USQCD uses two programming languages specific to QCD: QDP (QCD Data Parallel), based on C, and QDP++, based on C++.
"The ideal would be for code that relies on the existing QDP framework to be able to use a GPU-enabled version without modification or with only trivial modifications that could be carried out mechanically," Babich said. "This appears to be possible, and work in this direction for QDP++ is already underway."
Clark cautions, however, that this port of QDP++ does not negate the value of a highly hand-optimized library of key routines, since a domain-specific language will never achieve as high performance.
As for the code that has already been ported to GPUs, there is a new bottleneck decreasing the performance researchers can expect: bandwidth.
It turns out that GPUs are designed to execute approximately seven flops per single byte of information transferred.

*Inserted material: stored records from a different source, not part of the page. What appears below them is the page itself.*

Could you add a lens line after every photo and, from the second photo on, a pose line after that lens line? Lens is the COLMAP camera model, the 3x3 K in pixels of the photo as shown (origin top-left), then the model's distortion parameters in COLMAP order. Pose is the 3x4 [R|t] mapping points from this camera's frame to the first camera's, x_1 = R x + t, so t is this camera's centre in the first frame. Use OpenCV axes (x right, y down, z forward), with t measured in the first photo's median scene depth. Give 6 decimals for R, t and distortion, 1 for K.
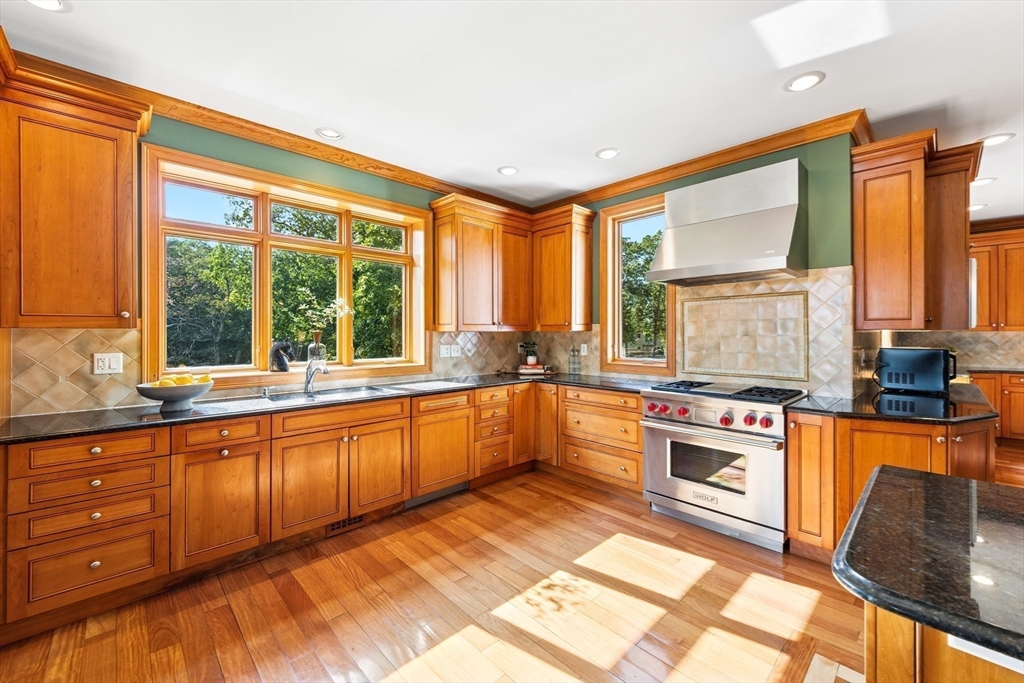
lens RADIAL K [[410.5, 0, 509.1], [0, 410.5, 335.7], [0, 0, 1]] dist [0.000937, -0.000432]
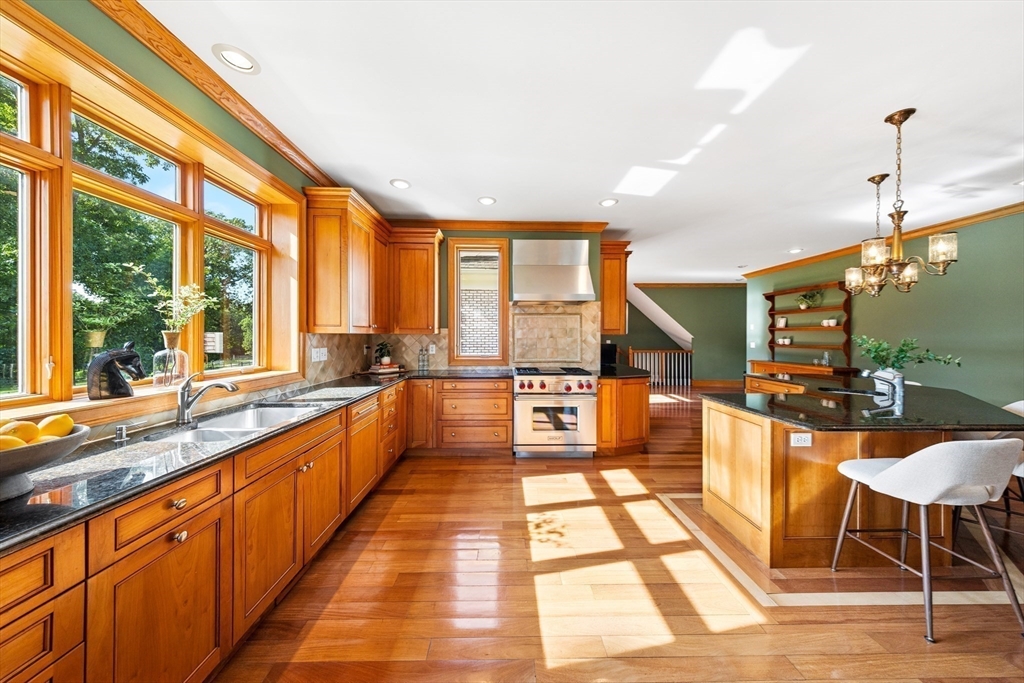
lens RADIAL K [[320.7, 0, 516.3], [0, 320.7, 339.8], [0, 0, 1]] dist [0.000052, -0.000050]
pose [[0.672513, -0.004453, 0.740072, -0.504658], [0.001479, 0.999988, 0.004673, 0.002696], [-0.740084, -0.002048, 0.672511, 0.250874]]
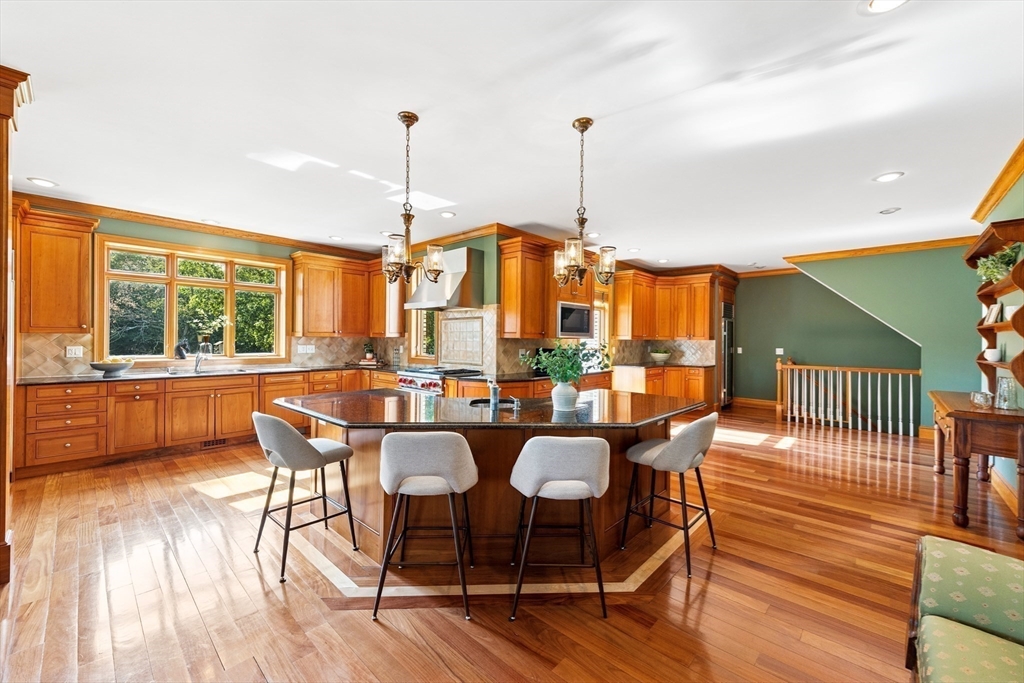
lens RADIAL K [[404.8, 0, 512.0], [0, 404.8, 341.5], [0, 0, 1]] dist [-0.001328, -0.000028]
pose [[0.998244, 0.010354, 0.058321, 0.724209], [-0.010447, 0.999945, 0.001285, -0.001955], [-0.058304, -0.001892, 0.998297, -0.762709]]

QCD applications, however, need to transfer seven bytes for every seven flops. That means that the GPU finishes calculations faster than it can receive the data for the next calculation, or return the data from the previous calculation. When working with a single GPU, the internal bandwidth is what causes the problem. But in a cluster with many GPUs, the bandwidth between the GPUs becomes a factor as well.
Industry advances may help to solve those problems. The widespread adoption of PCI-Express 3.0 over the next few years should increase GPU-to-host and inter-GPU bandwidth. CUDA 4.0 has enabled direct communication between the newest Tesla GPUs (Nvidia's professional GPU model line) on the same host, as well as direct transfers from GPU memory across certain high-speed networks without involvement of the host CPU. Support for those features is in turn being added to the QUDA library, which should help to reduce communication time, Babich said.
GPUs such as the Teslas will play an increasing role in the QCD toolkit, Clark and Babich said. In addition to the communications enhancements enabled on these GPUs with CUDA 4.0, these GPUs offer several features intended to increase reliability.
"Going forward, I think a typical LQCD job will increasingly involve at least some routines that demand such features, and so future deployments will probably favor the professional cards more heavily," Babich said.
If it sounds like they have their work cut out for them, you're right.
"Algorithms that run well on CPUs often need to be reimagined for GPUs," Clark said. "This is an ongoing research effort, so in effect, it will never finish."